START Record extracts
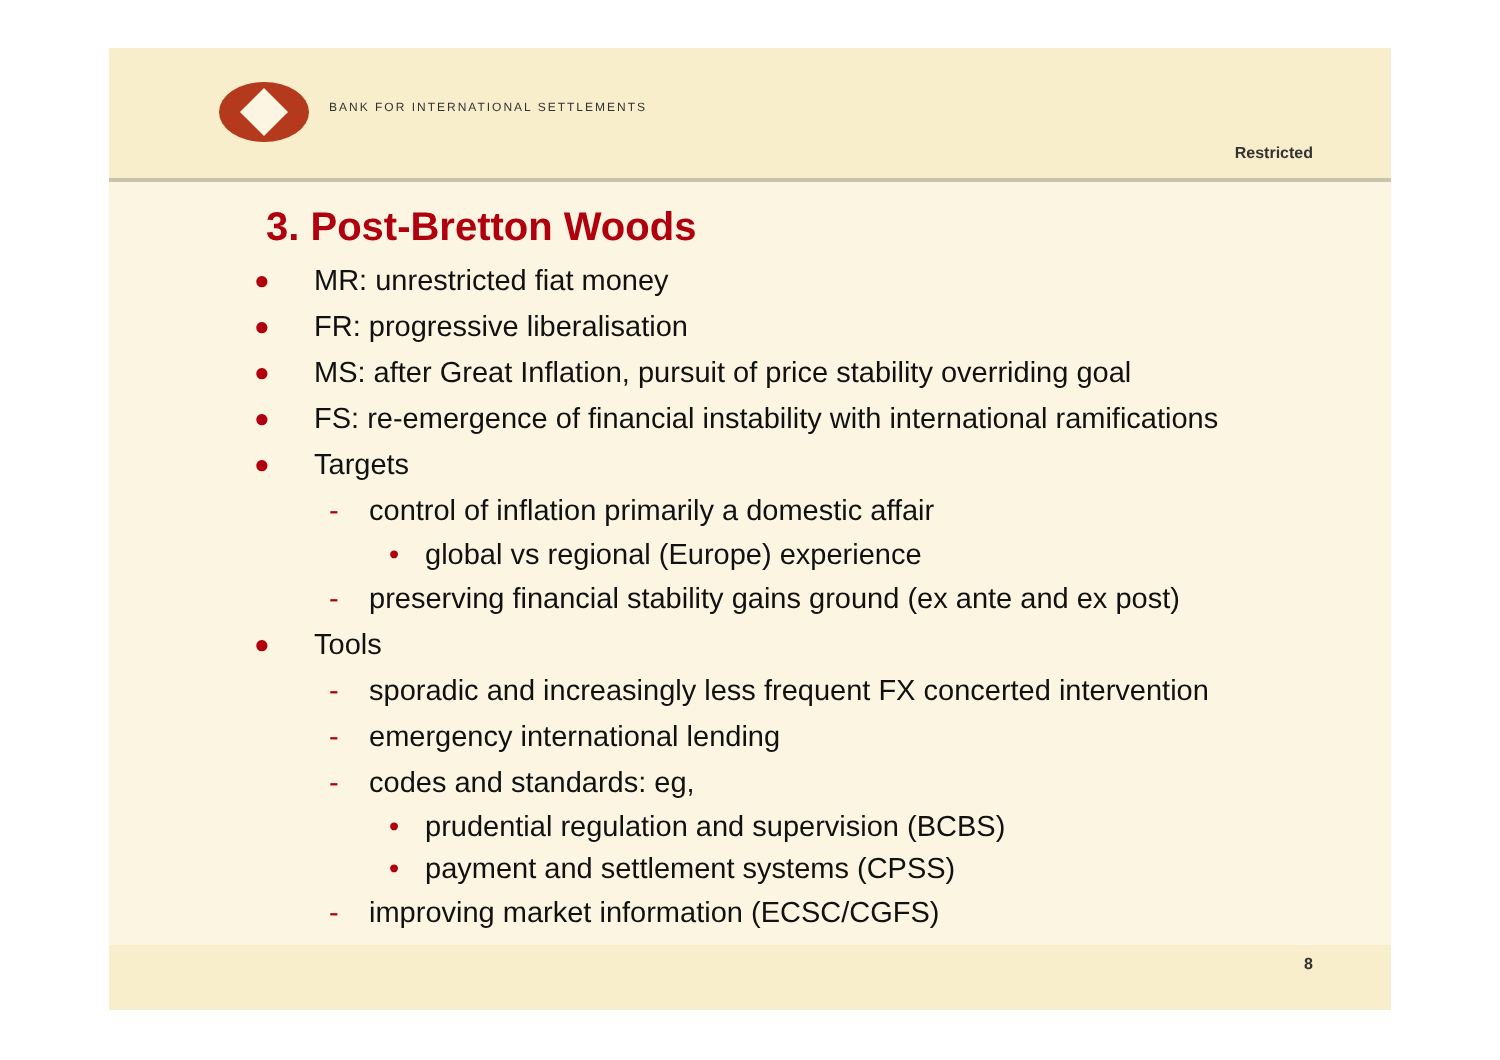BANK FOR INTERNATIONAL SETTLEMENTS
Restricted
3. Post-Bretton Woods
● MR: unrestricted fiat money
● FR: progressive liberalisation
● MS: after Great Inflation, pursuit of price stability overriding goal
● FS: re-emergence of financial instability with international ramifications
● Targets
- control of inflation primarily a domestic affair
• global vs regional (Europe) experience
- preserving financial stability gains ground (ex ante and ex post)
● Tools
- sporadic and increasingly less frequent FX concerted intervention
- emergency international lending
- codes and standards: eg,
• prudential regulation and supervision (BCBS)
• payment and settlement systems (CPSS)
- improving market information (ECSC/CGFS)
8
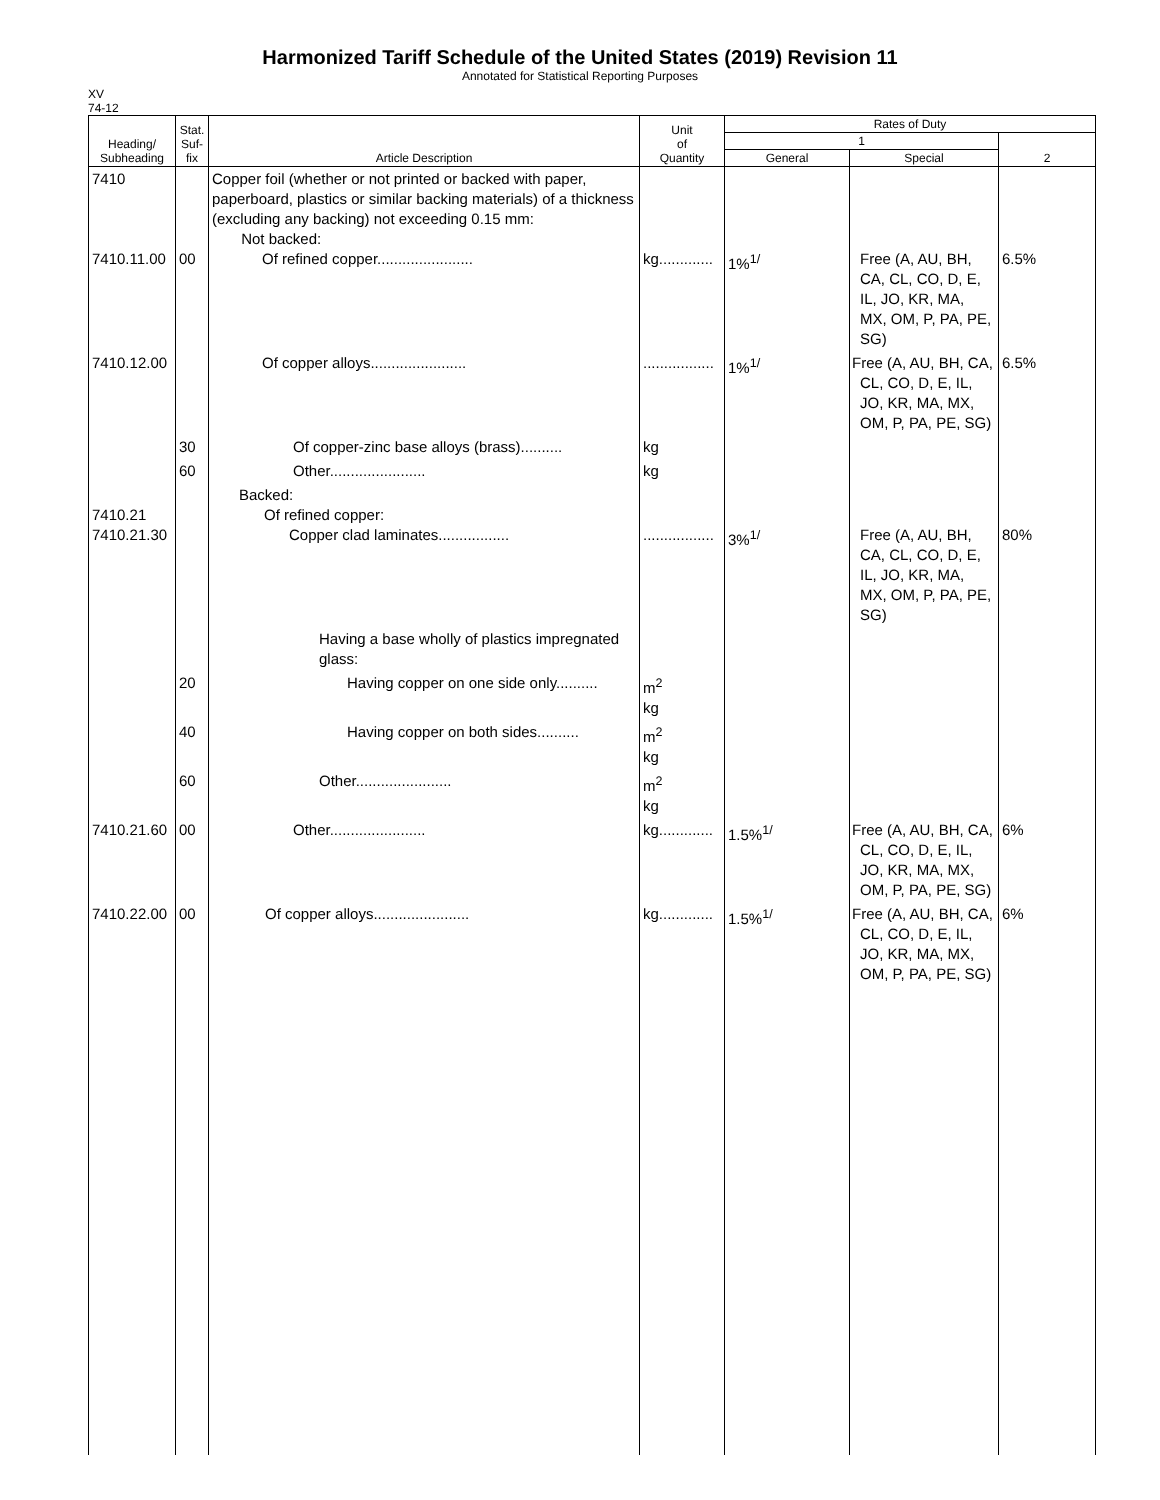Harmonized Tariff Schedule of the United States (2019) Revision 11
Annotated for Statistical Reporting Purposes
XV
74-12
| Heading/ Subheading | Stat. Suf- fix | Article Description | Unit of Quantity | Rates of Duty | | |
| --- | --- | --- | --- | --- | --- | --- |
| | | | | 1 | | 2 |
| | | | | General | Special | |
| 7410 7410.11.00 | 00 | Copper foil (whether or not printed or backed with paper, paperboard, plastics or similar backing materials) of a thickness (excluding any backing) not exceeding 0.15 mm: Not backed: Of refined copper....................... | kg............. | 1%<sup>1/</sup> | Free (A, AU, BH, CA, CL, CO, D, E, IL, JO, KR, MA, MX, OM, P, PA, PE, SG) | 6.5% |
| 7410.12.00 | | Of copper alloys....................... | ................. | 1%<sup>1/</sup> | Free (A, AU, BH, CA, CL, CO, D, E, IL, JO, KR, MA, MX, OM, P, PA, PE, SG) | 6.5% |
| | 30 | Of copper-zinc base alloys (brass).......... | kg | | | |
| | 60 | Other....................... | kg | | | |
| 7410.21 7410.21.30 | | Backed: Of refined copper: Copper clad laminates................. | ................. | 3%<sup>1/</sup> | Free (A, AU, BH, CA, CL, CO, D, E, IL, JO, KR, MA, MX, OM, P, PA, PE, SG) | 80% |
| | | Having a base wholly of plastics impregnated glass: | | | | |
| | 20 | Having copper on one side only.......... | m<sup>2</sup> kg | | | |
| | 40 | Having copper on both sides.......... | m<sup>2</sup> kg | | | |
| | 60 | Other....................... | m<sup>2</sup> kg | | | |
| 7410.21.60 | 00 | Other....................... | kg............. | 1.5%<sup>1/</sup> | Free (A, AU, BH, CA, CL, CO, D, E, IL, JO, KR, MA, MX, OM, P, PA, PE, SG) | 6% |
| 7410.22.00 | 00 | Of copper alloys....................... | kg............. | 1.5%<sup>1/</sup> | Free (A, AU, BH, CA, CL, CO, D, E, IL, JO, KR, MA, MX, OM, P, PA, PE, SG) | 6% |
END Record extracts
• **Required work**
Note each line of the material holding "Other" and copy it out.

• **Output of the task**
| | 60 | Other....................... | kg | | | |
| | 60 | Other....................... | m<sup>2</sup> kg | | | |
| 7410.21.60 | 00 | Other....................... | kg............. | 1.5%<sup>1/</sup> | Free (A, AU, BH, CA, CL, CO, D, E, IL, JO, KR, MA, MX, OM, P, PA, PE, SG) | 6% |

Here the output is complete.